Ich konnte irgendwie nicht wirklich lachen weil irgendwas fehlt, so eine gewisse unberechenbarkeit und trockenheit in dem humor. So wirkt es irgendwie nur geschwätzig oder lästernd.
Ansonsten ist die idee mit dem "normalverbraucher-sommer" gut!
Hoffe ich hab dir nicht zu dolle "rumgenölt"
Was ich mir zum beispiel für eine art von humor vorstellen könnte ist die in richtung papyrus schau mal bei seinen letzten werken unter lyrik-->experimentelles nach!

Liebe Grüße,
Höldereden
 
Hallo Anna Marie,
habe mich sehr über die witzige Erzählung eines Badetages im Freundes-und Familienclan amüsiert.Obwohl nichts Wesentliches passiert, hätte es für mich noch ewig so weitergehen können :), weil gut erzählt!
Herzlichen Gruß von Amaretta
 

Anna Marie

Mitglied
Sommer, Sonne ...

Hallo Höldereden!
Danke für Deine Kritik.
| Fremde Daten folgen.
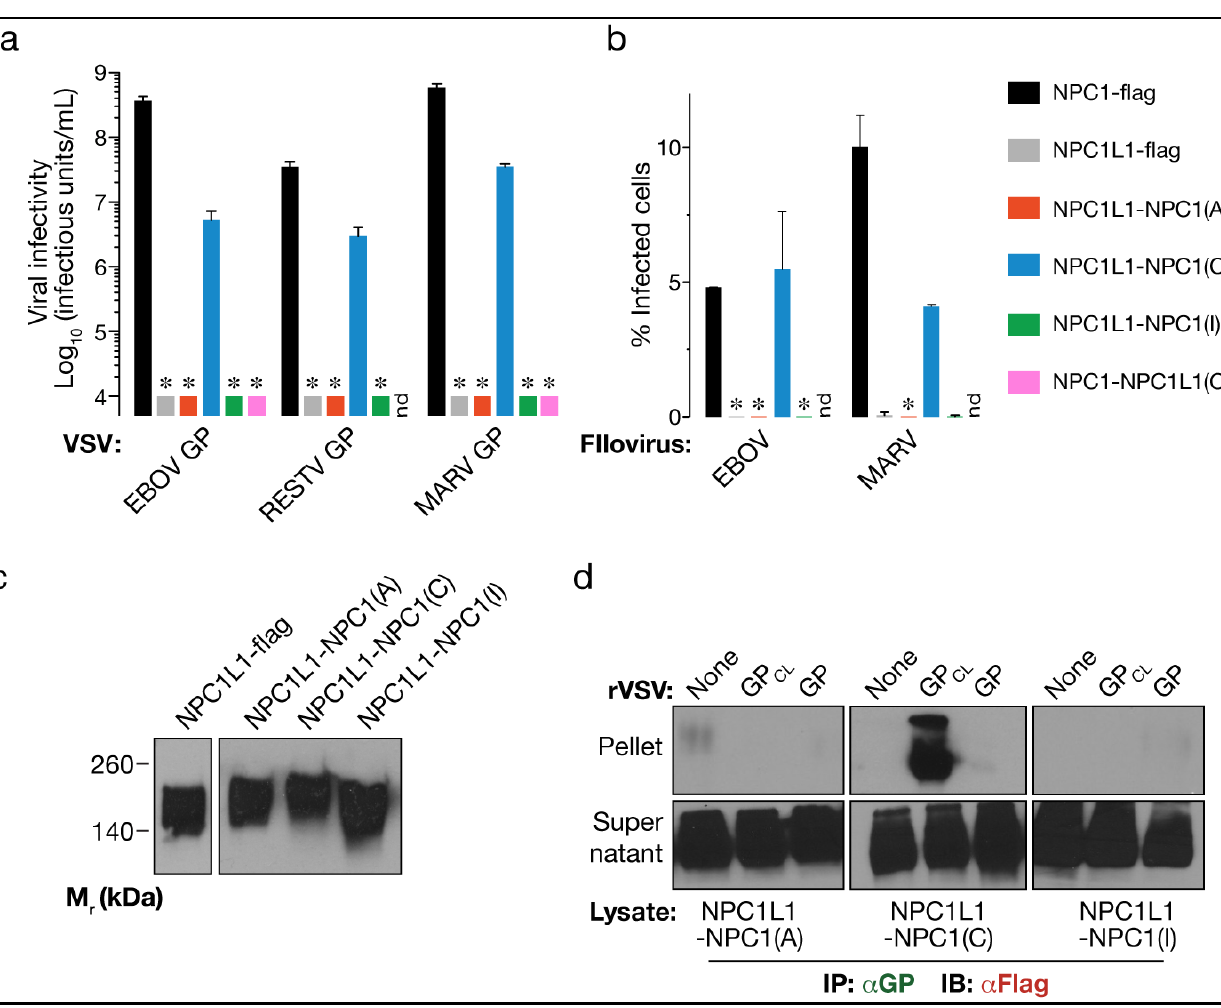
Figure 2. NPC1’s domain C converts NPC1L1 into a highly effective filovirus receptor. (a-b) Infection of CT43 cells expressing NPC1-flag, NPC1L1-flag, or the indicated flag- tagged NPC1L1-NPC1 chimeras by VSV pseudotypes bearing filovirus glycoproteins (a) or authentic filoviruses. nd, not determined. (b). Asterisks indicate data points at or below the limit of detection. (c) Expression of NPC1L1-flag and the indicated flag-tagged NPC1L1-NPC1 chimeras in CT43 cells was detected by immunoblotting with an anti-flag antibody. (d) Co-immunoprecipitation of NPC1L1-NPC1 chimeras by EBOV GP was performed as described in Fig.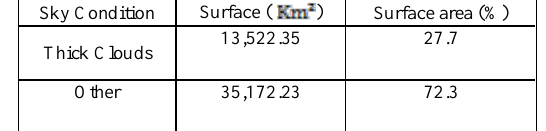
Table 5: Surface of thick clouds of the area concluded from threshold placing in the first group of models (April 20 th ) Sky Condition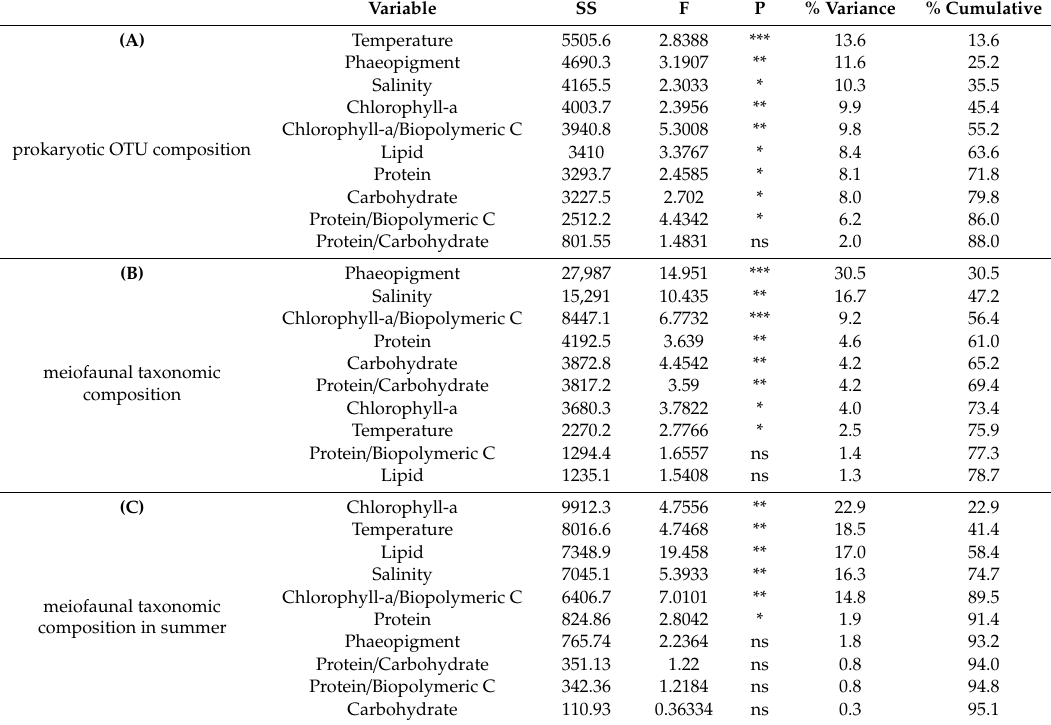
Table 3. Results of the multivariate multiple regression analysis carried out to ascertain the effect of the quantity and nutritional quality of sedimentary organic matter on the prokaryotic OTU composition ( A ) and meiofaunal taxonomic composition irrespective of the season ( B ), in summer, ( C ) and in winter ( D ). % Variance = percentage of explained variance (SS = sum of squares; F = F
Nein, Du hast überhaupt nicht zu sehr "rumgenölt", im Gegenteil, ich schätze es, wenn die Kommentare ehrlich sind :)
Ich habe auch gleich bei papyrus gelesen - nun ja, ich schätze, ich bin ein ganz anderer Typ von Schreiberling.
Trotzdem, machte Spaß, auch der Vergleich!

Liebe Grüße, Marie
 

Anna Marie

Mitglied
Sommer, Sonne ..

Hallo AmarettazuBlaue!

Herzlichen Dank, dass Du mir Deine Freude an meinem Text mitgeteilt hast. Motiviert schon sehr!